A mim parece não haver uma separação estanque, isolada, barrada entre pigmentações, jeitos e sentimentos. Não há pastos demarcados na seara humana.

Meus olhos coloridos me lembram que somos brotados de pessoinhas, habitados por trejeitos, movimentos variados, sentimentos desalinhados, baralhados… Não há em mim e em você, leitor atento, pureza; não há apenas candura e castidade. Não somos transparentes, não alterados pela presença de elementos estranhos. E como disse a menina de quatro anos: não temos uma só cor!!!

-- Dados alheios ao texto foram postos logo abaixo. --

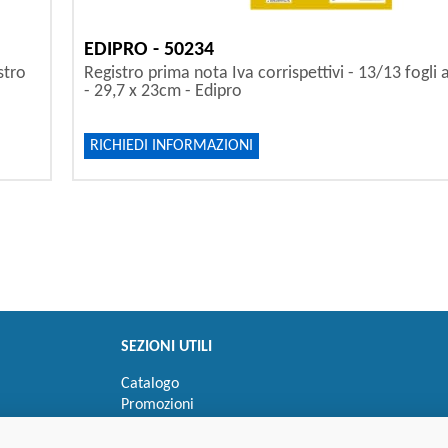
EDIPRO - 50234
stro
Registro prima nota Iva corrispettivi - 13/13 fogli 
- 29,7 x 23cm - Edipro
RICHIEDI INFORMAZIONI
SEZIONI UTILI
Catalogo
Promozioni
Novità
Speedy order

Só existe uma raça: a humana. Somos todos pessoas, gentes!! Nós permanecemos feitos da mesma matéria. A divisão dos seres humanos em raças resulta, como já foi dito por todos, de um processo de conteúdo político-social, originado da intolerância dos homens.

Se nos detivermos em nossa imagem é fácil ver, o preconceito é subjetivo, interior; a discriminação é a exteriorização desse medo, dessa culpa, dessa angustia por meio da prática de atos vazios.

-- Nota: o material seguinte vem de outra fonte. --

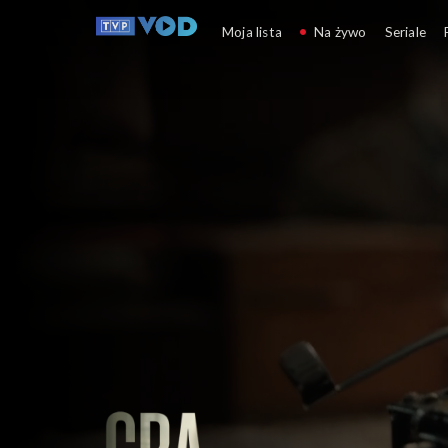
Gra z Cieniem
Moja lista
Na żywo
Seriale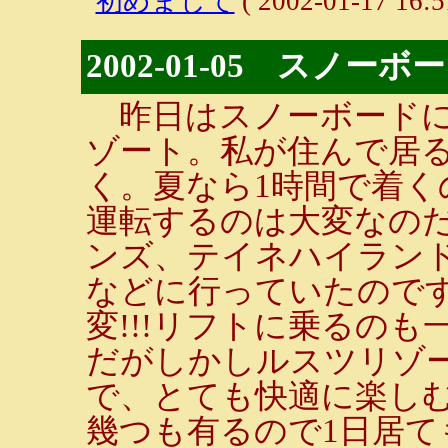
初めまして
( 2002-01-17 16:5
2002-01-05 スノーボ
昨日はスノーボードに
ゾート。私が住んで居る
く。夏なら1時間で着
運転するのは大変なの
ンズ、テイネハイラン
などに行っていたので
変!!!リフトに乗るの
だがしかしルスツリゾ
で、とても快適に楽し
幾つも有るので1日居て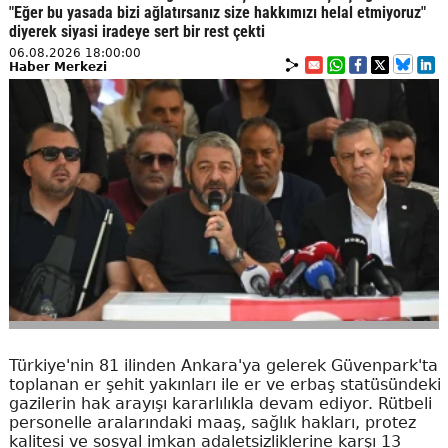
"Eğer bu yasada bizi ağlatırsanız size hakkımızı helal etmiyoruz"
diyerek siyasi iradeye sert bir rest çekti
06.08.2026 18:00:00
Haber Merkezi
Türkiye'nin 81 ilinden Ankara'ya gelerek Güvenpark'ta
toplanan er şehit yakınları ile er ve erbaş statüsündeki
gazilerin hak arayışı kararlılıkla devam ediyor. Rütbeli
personelle aralarındaki maaş, sağlık hakları, protez
kalitesi ve sosyal imkan adaletsizliklerine karşı 13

A consciência negra, à primeira vista, em um dia para pensar nisso, é uma expressão que designa a percepção histórica e cultural que os negros têm de si e em nossa sociedade. Entretanto, em cada cor diferente que venha nos misturar, devemos recordar – do latim re-cordis, tornar a passar pelo coração – e admitir a percepção de que eu, você, como todo brasileiro, somos brotados de pessoas: pretos, amarelos, pardos, indígenas, brancos … muita gente.

Em 1976, o IBGE fez uma pesquisa no país, sem categorias predefinidas, foram coletadas 136 cores diferentes, autodeclaradas pela população.

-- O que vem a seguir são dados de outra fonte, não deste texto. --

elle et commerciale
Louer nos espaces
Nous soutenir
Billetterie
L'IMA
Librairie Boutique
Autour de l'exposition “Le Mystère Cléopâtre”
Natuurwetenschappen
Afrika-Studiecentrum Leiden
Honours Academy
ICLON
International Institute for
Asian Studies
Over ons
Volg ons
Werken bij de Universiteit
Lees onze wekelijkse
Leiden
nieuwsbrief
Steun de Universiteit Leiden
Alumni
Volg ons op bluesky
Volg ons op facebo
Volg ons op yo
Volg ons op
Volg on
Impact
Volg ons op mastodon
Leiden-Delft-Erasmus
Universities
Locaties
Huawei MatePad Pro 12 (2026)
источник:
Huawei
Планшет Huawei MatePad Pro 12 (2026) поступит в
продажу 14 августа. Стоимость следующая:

Como está escrito no Povo Brasileiro “Não somos e ninguém nos toma como extensões de branquitudes, dessas que se acham a forma mais normal de ser humano. Nós não. Temos outras pautas e outros modos tomados de mais gentes. O que, é bom lembrar, não nos faz mais pobres, porém mais ricos de humanidades, quer dizer, mais humanos. Essa nossa singularidade bizarra esteve mil vezes ameaçada, mas afortunadamente conseguiu consolidar-se. Inclusive quando a Europa derramou multidões de imigrantes que acolhemos e até o grande número de orientais adventícios que se instalaram. Todos eles, ou quase todos, foram assimilados e abrasileirados.”

As contribuições de todas as culturas para a construção da personalidade brasileira são inegáveis. Elas estão em toda parte; em todos nós. Assimilemos tudo isso.

Não somos apenas o que pensamos ser. “Dizemos que somos tolerantes com as diferenças. Mas ser-se tolerante é ainda insuficiente. É preciso aceitar que a maior parte das diferenças foi inventada e que o Outro (o outro sexo, a outra raça, a outra etnia) existe sempre dentro de nós”, escreveu Mia couto, e é o que encerra esses dizeres nesse pequeno dia de consciência que tive.

*EMANUEL FILARTIGA ESCALANTE RIBEIRO é promotor de Justiça em Mato Grosso.